Sunday, August 10, 2014

Iniquity

Iniquity

*Story contains M/M situations and violence*


Isaac stared at the mirror, a third cotton ball grasped between thumb and forefinger, removing the last of the make-up that had once transformed him from simple salesman to stunning rock star.

He should have showered. Remnants of… what was his name? Kabel? Kain? No – Kai. Yes, Kai. Remnants of Kai still stained his skin. No doubt marking him yet again with its veiled condescension – a non-existent scarlet A, a branded ‘whore’, bruised, suckled flesh that read ‘cheap, slut, loose’.

They always seemed so nice. So promising. Whispered prose of adoration and love, words that lasted until flesh penetrated flesh, until those sounds became grunts and groans, before fading away to awkward apologies seconds after orgasm filled latex.

Isaac sighed, stared at the streaked and used cotton, and couldn’t help but make the comparison – that which was once pure and white, used until it was filthy, and tossed into the trash.

With trembling hands, Isaac picked up his beer from the vanity and flipped off the bathroom light. He padded across thick carpet, walked through the unlit, quiet living room, and paused at the sliding doors that offered exit to the balcony. Sixteen floors up – and the view was spectacular. The wintry bite of October midnight was not enough to keep him from answering the siren song of the darkness. Isaac slid open the glass and stepped out into the night.

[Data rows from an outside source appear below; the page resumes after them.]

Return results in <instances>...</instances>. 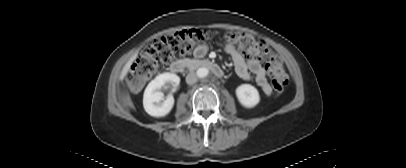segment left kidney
<instances>
[{"label": "left kidney", "mask_w": 406, "mask_h": 168, "mask_svg": "<svg viewBox=\"0 0 406 168\" xmlns=\"http://www.w3.org/2000/svg\"><path fill=\"white\" fill-rule=\"evenodd\" d=\"M235 92L240 104L246 108H253L260 102L258 90L250 84L238 86Z\"/></svg>", "instance_id": "5707ae66"}]
</instances>
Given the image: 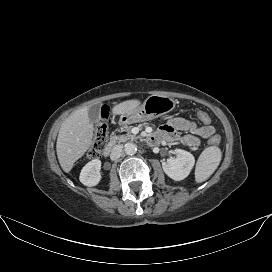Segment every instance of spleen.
I'll return each mask as SVG.
<instances>
[{"instance_id":"spleen-1","label":"spleen","mask_w":272,"mask_h":272,"mask_svg":"<svg viewBox=\"0 0 272 272\" xmlns=\"http://www.w3.org/2000/svg\"><path fill=\"white\" fill-rule=\"evenodd\" d=\"M221 150L216 146L206 148L198 158L195 169L197 183L207 180L217 169L221 161Z\"/></svg>"}]
</instances>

The flickering flashlights and constant headlights had long since faded. Ghouls, goblins and witches had gathered the last of their candy and gone home, chilled to the bone and spinning on sugar highs. Exhausted parents had turned off exterior lights and snuffed out the candles that brought life to pumpkins. Even the parties were done, leftover food left to dry and spoil, cans and glasses sitting in varying levels of emptiness, calling out to fruit fly and rodent whilst the homeowners frotted and fucked, cuddled and sucked in costumes and finery. Pretending to be, if just for one night, princes and sorcerers, cats and scarecrows.

Jeff and Jules had been at the party where Isaac had met Kai. And Casey and Bill. Mariah and Scott. Happy couples, the lot of them. Dancing and drinking, laughing and joking, and he’d faked along with them. Drank alcohol until it brought up his mood. Tried not to think of the fact he was alone. Again. Always.

Tried not to notice how fucking pleased they all were to be together.

Because, fuck, but he wanted that – needed it – for once. True love. Not just another guy. Not just another Kai.

He leaned his head back against brickwork and closed his eyes, pulling the last few inches from the bottle by instinct alone. “God,” he whispered aloud, “I wish I had that.”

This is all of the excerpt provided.